Marchetti also invited his sister Assunta in 1895 to help him in his mission in Brazil and he would also go on to co-found alongside her the Scalabrinian Sisters. His sister would arrive in Brazil alongside their mother and two others, though their mother returned to their homeland in 1897. He later made his religious profession on 25 October 1895 in Piacenza into the hands of Scalabrini in the presence of his sister.

Marchetti died on 14 December 1896 in São Paulo after having contracted typhoid fever as he tended to an ill woman on her deathbed, whose confession he went to go and hear.
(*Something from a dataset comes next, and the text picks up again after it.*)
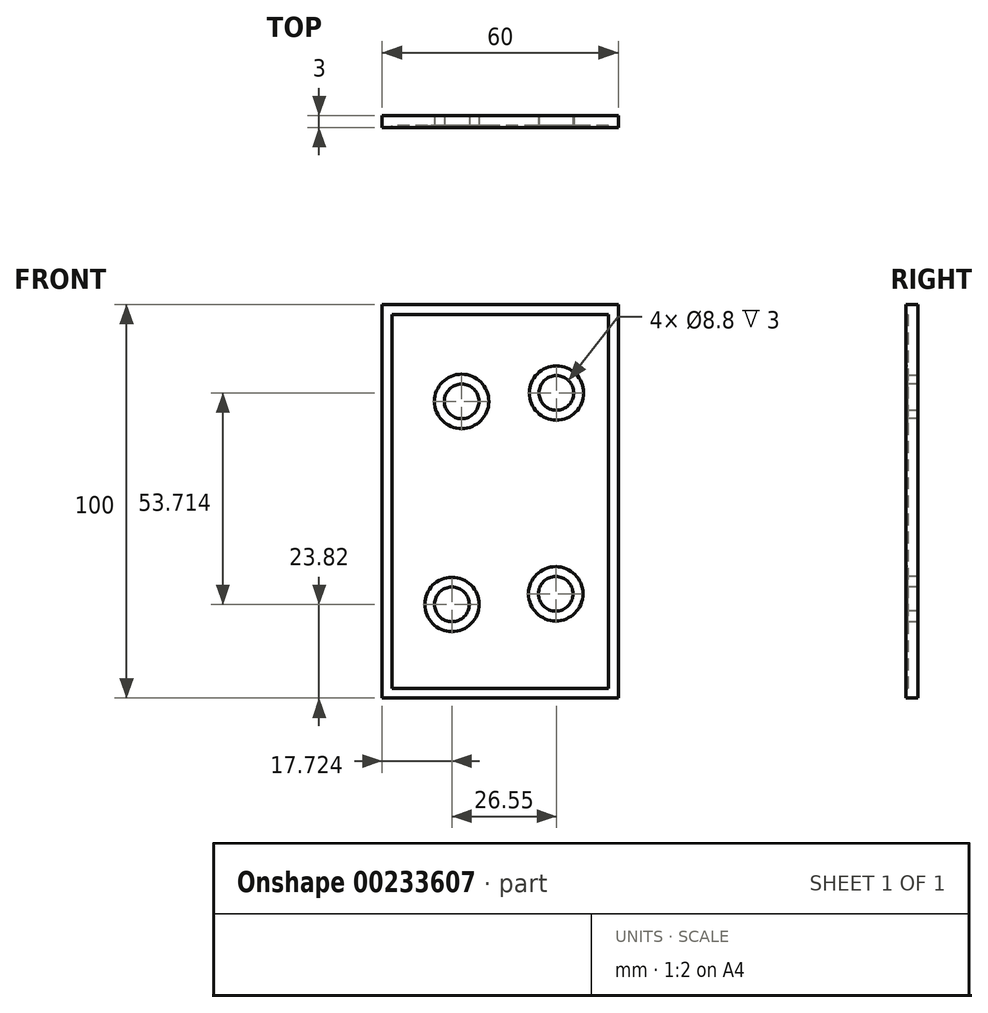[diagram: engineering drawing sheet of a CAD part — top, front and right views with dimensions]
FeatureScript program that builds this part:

His remains are buried in São Paulo.

==Beatification process==
The centennial commemorating his death prompted the Scalabrinian Superior General Father Luigi Favero and the superior of the Scalabrinian Sisters Lice Maria Signor on 24 June 1996 to send word to their respective orders of their intention to pursue a beatification cause for Marchetti. The Congregation for the Causes of Saints issued the nihil obstat ("no objections") on 7 December 1999 and titled Marchetti as a Servant of God. The diocesan process was launched in the São Paulo archdiocese on 5 May 2000 and was later closed on 28 November 2001 before the Congregation validated the diocesan process on 21 February 2003.

The positio dossier was submitted in 2008. It first went to six historians on 22 January 2008 with five out of six issuing their approval which enabled the cause to move forward. Six of eight theologians (those absent issued a written vote) met on 13 October 2015 but there was the unanimous conclusion that clarifications were needed before casting a definitive vote; these clarifications enabled for a unanimous agreement later on 21 January 2016. The cardinal and bishops of the Congregation also issued their assent to the cause on 8 July 2016. Marchetti became titled as Venerable on 8 July 2016 after Pope Francis issued a decree that acknowledged that Marchetti had practiced heroic virtue throughout his life.

The postulator for the cause (since October 1996) is Ennio Guglielmo Bellinato CS and the current vice-postulator is Leocadia Mezzomo from the Scalabrinian Sisters. The first vice-postulator that had been assigned to the cause (from 2 February 1997) was Blandina Felippelli (also from the Scalabrinian Sisters) and the second had been Sisto Caccia CS (from 10 May 2002).